═════ Excerpted data ═════

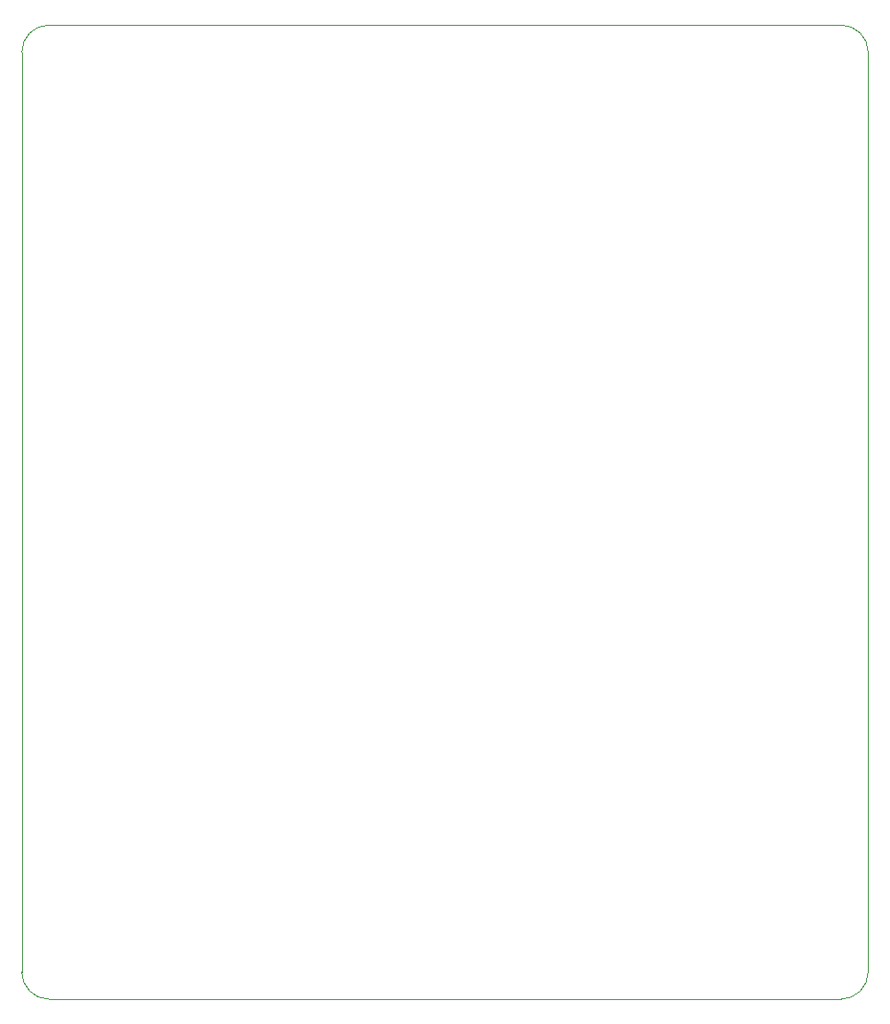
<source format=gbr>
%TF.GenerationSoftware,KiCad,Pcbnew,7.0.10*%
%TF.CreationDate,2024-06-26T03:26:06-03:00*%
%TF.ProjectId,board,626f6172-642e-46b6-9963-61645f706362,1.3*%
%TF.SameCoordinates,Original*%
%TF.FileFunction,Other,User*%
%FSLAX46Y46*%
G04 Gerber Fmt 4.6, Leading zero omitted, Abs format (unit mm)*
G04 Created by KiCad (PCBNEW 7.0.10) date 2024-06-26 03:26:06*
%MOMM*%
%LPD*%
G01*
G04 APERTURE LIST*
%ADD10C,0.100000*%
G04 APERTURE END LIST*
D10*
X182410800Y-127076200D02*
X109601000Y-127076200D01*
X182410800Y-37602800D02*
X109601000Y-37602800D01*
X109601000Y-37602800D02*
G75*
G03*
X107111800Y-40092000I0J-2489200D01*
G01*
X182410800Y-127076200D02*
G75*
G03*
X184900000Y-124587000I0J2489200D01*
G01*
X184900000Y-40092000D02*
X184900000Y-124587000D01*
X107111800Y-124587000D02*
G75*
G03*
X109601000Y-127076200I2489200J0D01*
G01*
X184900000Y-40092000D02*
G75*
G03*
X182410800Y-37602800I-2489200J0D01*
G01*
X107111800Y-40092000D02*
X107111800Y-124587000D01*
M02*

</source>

═════

Although the records contain pictures, only the text should be copied, exactly as it stands.

<source format=gbr>
%TF.GenerationSoftware,KiCad,Pcbnew,7.0.10*%
%TF.CreationDate,2024-06-26T03:26:06-03:00*%
%TF.ProjectId,board,626f6172-642e-46b6-9963-61645f706362,1.3*%
%TF.SameCoordinates,Original*%
%TF.FileFunction,Other,User*%
%FSLAX46Y46*%
G04 Gerber Fmt 4.6, Leading zero omitted, Abs format (unit mm)*
G04 Created by KiCad (PCBNEW 7.0.10) date 2024-06-26 03:26:06*
%MOMM*%
%LPD*%
G01*
G04 APERTURE LIST*
%ADD10C,0.100000*%
G04 APERTURE END LIST*
D10*
X182410800Y-127076200D02*
X109601000Y-127076200D01*
X182410800Y-37602800D02*
X109601000Y-37602800D01*
X109601000Y-37602800D02*
G75*
G03*
X107111800Y-40092000I0J-2489200D01*
G01*
X182410800Y-127076200D02*
G75*
G03*
X184900000Y-124587000I0J2489200D01*
G01*
X184900000Y-40092000D02*
X184900000Y-124587000D01*
X107111800Y-124587000D02*
G75*
G03*
X109601000Y-127076200I2489200J0D01*
G01*
X184900000Y-40092000D02*
G75*
G03*
X182410800Y-37602800I-2489200J0D01*
G01*
X107111800Y-40092000D02*
X107111800Y-124587000D01*
M02*

</source>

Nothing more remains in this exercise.